TextRank summary might miss nuances and context, leading to less accurate or overly simplistic outputs compared to transformer-based models.

- **Solution**: Combined TextRank and Transformer-based summarization models in a hybrid approach to leverage the best of both worlds—speed from TextRank and accuracy from transformers.


---

### SCREENSHOTS

!!! success "Project flowchart"

``` mermaid
graph LR
A[Start] --> B[Load Dataset]
B --> C[Preprocessing]
C --> D[TextRank + TF-IDF / Transformer Models]
D --> E{Compare Performance}
E -->|Best Model| F[Deploy]
E -->|Retry| C;
```

??? example "Confusion Matrix"

=== "TF-IDF Confusion Matrix"
![tfidf](https://github.com/user-attachments/assets/28f257e1-2529-48f1-81e5-e058a50fb351)

=== "TextRank Confusion Matrix"
![textrank](https://github.com/user-attachments/assets/cb748eff-e4f3-4096-ab2b-cf2e4b40186f)

=== "Transformers Confusion Matrix"
![trans](https://github.com/user-attachments/assets/7e99887b-e225-4dd0-802d-f1c2b0e89bef)


### CONCLUSION

#### KEY LEARNINGS

!!! tip "Insights gained from the data"
- Data Complexity: News articles vary in length and structure, requiring different summarization techniques.
- Text Preprocessing: Cleaning text (e.g., stopword removal, tokenization) significantly improves summarization quality.
- Feature Extraction: Techniques like TF-IDF, TextRank, and Transformer embeddings help in effective text representation for summarization models.

??? tip "Improvements in understanding machine learning concepts"
- Model Selection: Comparing extractive (TextRank, TF-IDF) and abstractive (Transformers) models to determine the best summarization approach.

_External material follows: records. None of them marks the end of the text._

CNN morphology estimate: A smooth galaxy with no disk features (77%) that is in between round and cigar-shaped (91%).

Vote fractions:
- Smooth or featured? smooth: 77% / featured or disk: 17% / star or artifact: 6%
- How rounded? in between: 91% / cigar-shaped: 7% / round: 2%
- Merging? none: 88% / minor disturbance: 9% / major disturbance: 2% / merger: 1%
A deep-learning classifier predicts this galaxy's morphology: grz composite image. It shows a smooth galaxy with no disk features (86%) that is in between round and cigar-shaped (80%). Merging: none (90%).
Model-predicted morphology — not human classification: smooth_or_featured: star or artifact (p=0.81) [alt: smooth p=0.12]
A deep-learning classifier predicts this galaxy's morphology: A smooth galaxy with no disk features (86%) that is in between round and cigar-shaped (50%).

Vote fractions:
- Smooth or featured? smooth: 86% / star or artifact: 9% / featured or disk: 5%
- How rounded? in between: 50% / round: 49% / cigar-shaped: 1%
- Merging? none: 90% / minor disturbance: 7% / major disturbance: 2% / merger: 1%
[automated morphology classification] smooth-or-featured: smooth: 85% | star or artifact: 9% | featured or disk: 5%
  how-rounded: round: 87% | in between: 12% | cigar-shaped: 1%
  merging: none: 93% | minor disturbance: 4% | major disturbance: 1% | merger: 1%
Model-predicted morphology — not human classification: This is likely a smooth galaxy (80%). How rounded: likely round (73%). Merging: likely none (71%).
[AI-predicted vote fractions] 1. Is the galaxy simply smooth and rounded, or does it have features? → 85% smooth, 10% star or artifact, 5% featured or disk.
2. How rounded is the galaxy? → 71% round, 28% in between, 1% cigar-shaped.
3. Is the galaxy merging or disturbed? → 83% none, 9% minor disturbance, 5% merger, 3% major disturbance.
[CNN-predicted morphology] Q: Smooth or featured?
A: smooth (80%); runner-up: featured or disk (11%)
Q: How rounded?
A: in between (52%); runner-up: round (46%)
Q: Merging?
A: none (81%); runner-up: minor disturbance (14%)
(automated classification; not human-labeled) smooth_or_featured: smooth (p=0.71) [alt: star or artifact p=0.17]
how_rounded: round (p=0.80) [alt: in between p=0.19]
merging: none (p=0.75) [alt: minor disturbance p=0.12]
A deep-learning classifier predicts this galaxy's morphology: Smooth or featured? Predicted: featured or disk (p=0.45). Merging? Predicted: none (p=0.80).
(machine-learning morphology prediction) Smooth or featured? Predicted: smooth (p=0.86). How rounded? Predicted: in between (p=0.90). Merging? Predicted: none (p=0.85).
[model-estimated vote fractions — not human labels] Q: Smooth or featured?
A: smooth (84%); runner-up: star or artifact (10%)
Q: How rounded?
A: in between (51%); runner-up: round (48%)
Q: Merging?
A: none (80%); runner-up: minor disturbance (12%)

??? tip "Challenges faced and how they were overcome"
- Long Text Processing: Splitting lengthy articles into manageable sections before summarization.
- Computational Efficiency: Used batch processing and model optimization to handle large datasets efficiently.

---

#### USE CASES

=== "Application 1"

**News Aggregation & Personalized Summaries**

- Automating news summarization helps users quickly grasp key events without reading lengthy articles.
- Used in news apps, digital assistants, and content curation platforms.

=== "Application 2"

**Legal & Academic Document Summarization**

- Helps professionals extract critical insights from lengthy legal or research documents.
- Reduces the time needed for manual reading and analysis.